On Thursday, Google launched an import tool for Gemini that lets you transfer your conversation history and saved preferences from ChatGPT or Claude in a few clicks. Your interests, your family members' names, your communication style. All ported over.
"Once you import these memories, Gemini will understand the same key facts you've shared with other apps, like your interests, your sibling's name, or where you grew up," Google said. No starting from scratch.
It's straight out of the telecom playbook. Remember when carriers were forced to let you keep your phone number when you switched? Google is betting that if switching chatbots is just as painless, Gemini's reach will do the rest.

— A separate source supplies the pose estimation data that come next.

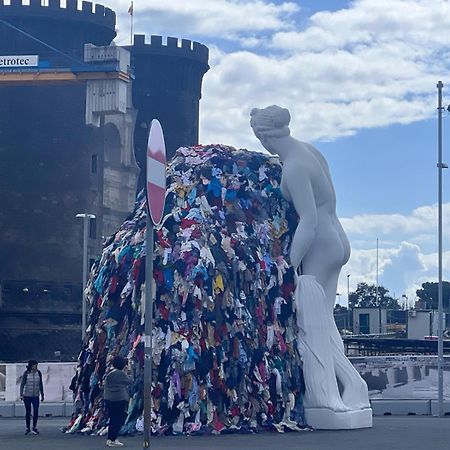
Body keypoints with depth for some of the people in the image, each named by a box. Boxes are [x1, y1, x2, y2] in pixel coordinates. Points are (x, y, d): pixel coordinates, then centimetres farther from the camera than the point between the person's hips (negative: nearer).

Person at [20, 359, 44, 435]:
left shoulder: (38, 373, 3)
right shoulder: (26, 373, -5)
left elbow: (41, 385, 11)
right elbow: (22, 384, -2)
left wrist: (42, 395, 12)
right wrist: (21, 395, -7)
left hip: (36, 396, 2)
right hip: (27, 395, -1)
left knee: (36, 411, -8)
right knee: (28, 412, 6)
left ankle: (34, 428, 1)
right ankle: (27, 428, 15)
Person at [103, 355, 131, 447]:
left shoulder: (108, 374, 8)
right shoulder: (121, 374, -14)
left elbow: (105, 386, 14)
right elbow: (129, 382, -2)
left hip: (108, 399, 8)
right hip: (119, 399, -8)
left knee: (113, 419, 16)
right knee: (118, 420, 0)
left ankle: (110, 439, 21)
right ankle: (112, 440, -1)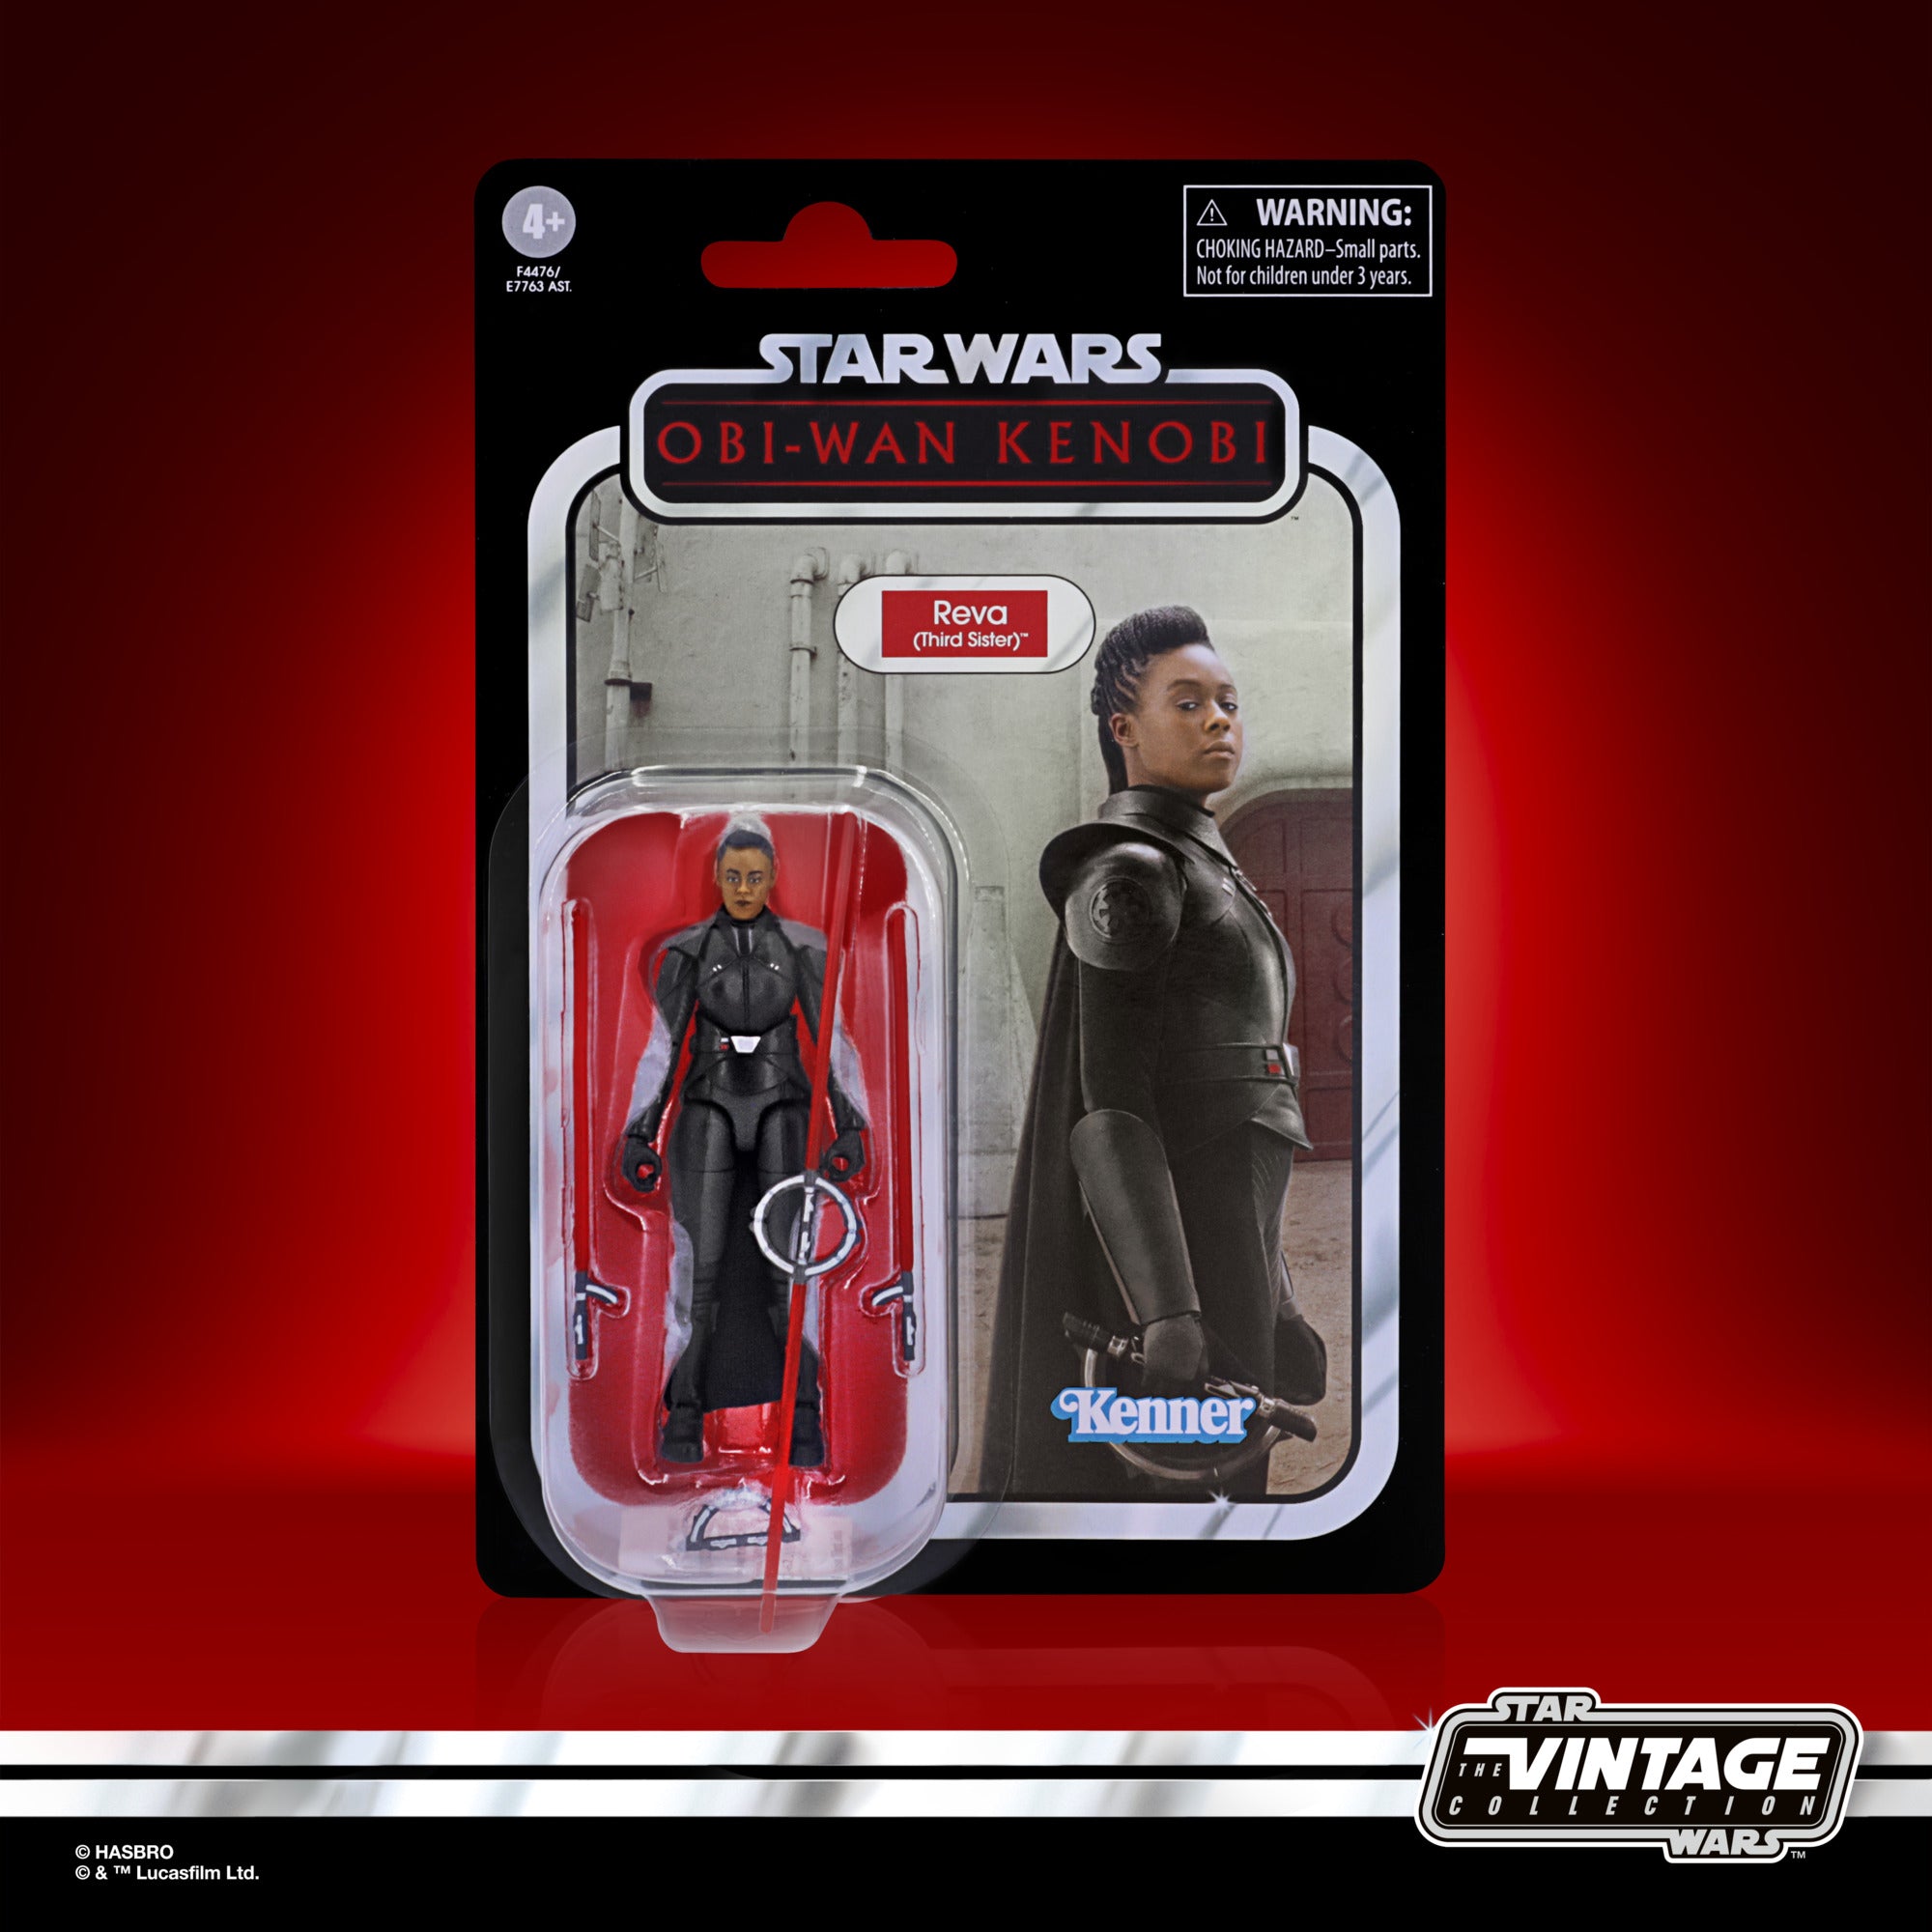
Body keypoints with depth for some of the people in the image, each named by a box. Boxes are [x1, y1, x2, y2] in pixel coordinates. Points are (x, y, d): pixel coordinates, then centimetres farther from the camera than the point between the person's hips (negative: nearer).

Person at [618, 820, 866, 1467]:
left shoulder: (802, 945, 3)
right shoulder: (688, 950, 2)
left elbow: (834, 1041, 1)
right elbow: (661, 1047, 0)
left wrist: (852, 1129, -7)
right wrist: (637, 1134, -7)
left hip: (781, 1112, 0)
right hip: (711, 1112, 0)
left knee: (788, 1266, -8)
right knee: (701, 1263, -9)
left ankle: (803, 1419, 0)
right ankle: (685, 1417, 0)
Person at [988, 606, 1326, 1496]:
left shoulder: (1195, 879, 21)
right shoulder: (1125, 873, -9)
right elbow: (1113, 1102, -18)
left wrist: (1265, 1298, 23)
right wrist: (1167, 1314, -25)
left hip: (1212, 1238, 10)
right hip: (1157, 1253, -10)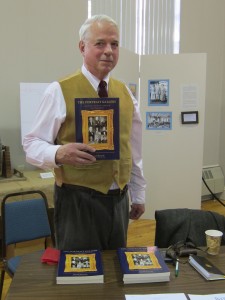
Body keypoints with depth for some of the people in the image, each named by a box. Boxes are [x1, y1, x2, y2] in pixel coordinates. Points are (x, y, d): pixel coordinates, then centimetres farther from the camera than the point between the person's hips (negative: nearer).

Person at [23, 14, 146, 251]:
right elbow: (32, 145, -11)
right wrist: (59, 153, -32)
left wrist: (138, 195, 15)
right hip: (78, 201, -5)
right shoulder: (59, 91, -10)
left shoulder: (125, 93, 8)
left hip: (119, 200, 6)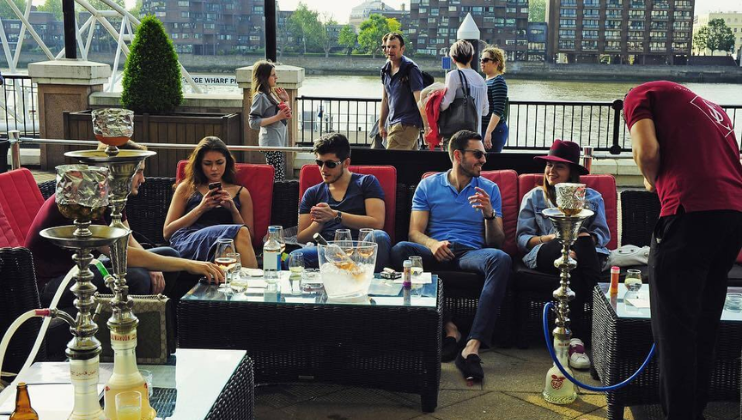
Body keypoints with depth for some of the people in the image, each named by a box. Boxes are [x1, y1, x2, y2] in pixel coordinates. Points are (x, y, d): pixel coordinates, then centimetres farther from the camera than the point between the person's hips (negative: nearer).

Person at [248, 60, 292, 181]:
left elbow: (286, 115, 21)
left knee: (281, 177, 10)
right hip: (271, 142, -9)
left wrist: (286, 100, 7)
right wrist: (277, 117, -21)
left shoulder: (272, 93, 13)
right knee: (277, 178, -12)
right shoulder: (260, 96, -12)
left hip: (280, 140, 9)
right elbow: (253, 122, -19)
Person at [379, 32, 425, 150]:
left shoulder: (410, 69, -10)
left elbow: (420, 100, -16)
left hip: (407, 124, -7)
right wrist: (381, 125, 22)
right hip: (392, 124, 7)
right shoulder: (386, 70, 12)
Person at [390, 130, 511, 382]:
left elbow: (496, 242, 10)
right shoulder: (428, 186, 13)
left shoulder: (489, 189, 15)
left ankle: (472, 347, -43)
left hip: (472, 253, 0)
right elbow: (414, 232, 4)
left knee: (500, 259, -35)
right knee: (401, 249, -33)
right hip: (435, 254, 0)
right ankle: (448, 328, -29)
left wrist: (490, 215, -11)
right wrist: (432, 244, -20)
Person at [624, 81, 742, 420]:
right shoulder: (709, 107, 31)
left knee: (673, 329, 0)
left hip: (691, 213, -7)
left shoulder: (641, 94, 11)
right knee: (704, 327, 17)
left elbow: (647, 151, -4)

There's reason to think it could work. A recent study on chatbot platform usage found that over 80% of users already rely on two or more platforms, and that switching costs are "negligible." People use ChatGPT for its interface, Claude for answer quality, and so on. Google doesn't need to win every category. It just needs to make the hop frictionless.
The timing says a lot. Gemini has surpassed 750 million monthly active users, but ChatGPT still leads with around 900 million weekly active users. Claude is far smaller at roughly 19 million monthly users, but its paid subscriptions have more than doubled this year. Google isn't responding to one rival's size. It's responding to the fact that chatbot loyalty is genuinely up for grabs.
As we noted earlier this week, what you're importing is more than just data. Chatbots don't simply remember facts about you. They shape themselves around your preferences, learning your tone and even telling you what you want to hear. The "memory" being ported over isn't a settings file — it's a learned relationship. Google's privacy policy covers imported conversations under its standard terms, meaning that data could be used to train models and improve products unless you opt out.
Benchmarks and model updates grab headlines, but the durable advantage in AI may come down to something simpler: who knows you best. Google is betting your chatbot memory is the new moat, and it just made that moat portable. For OpenAI and Anthropic, that's a problem, because Google already has a relationship with practically everyone who uses the internet. The company that wins the chatbot war long-term won't be the one with the smartest model. It'll be the one that's already everywhere you are.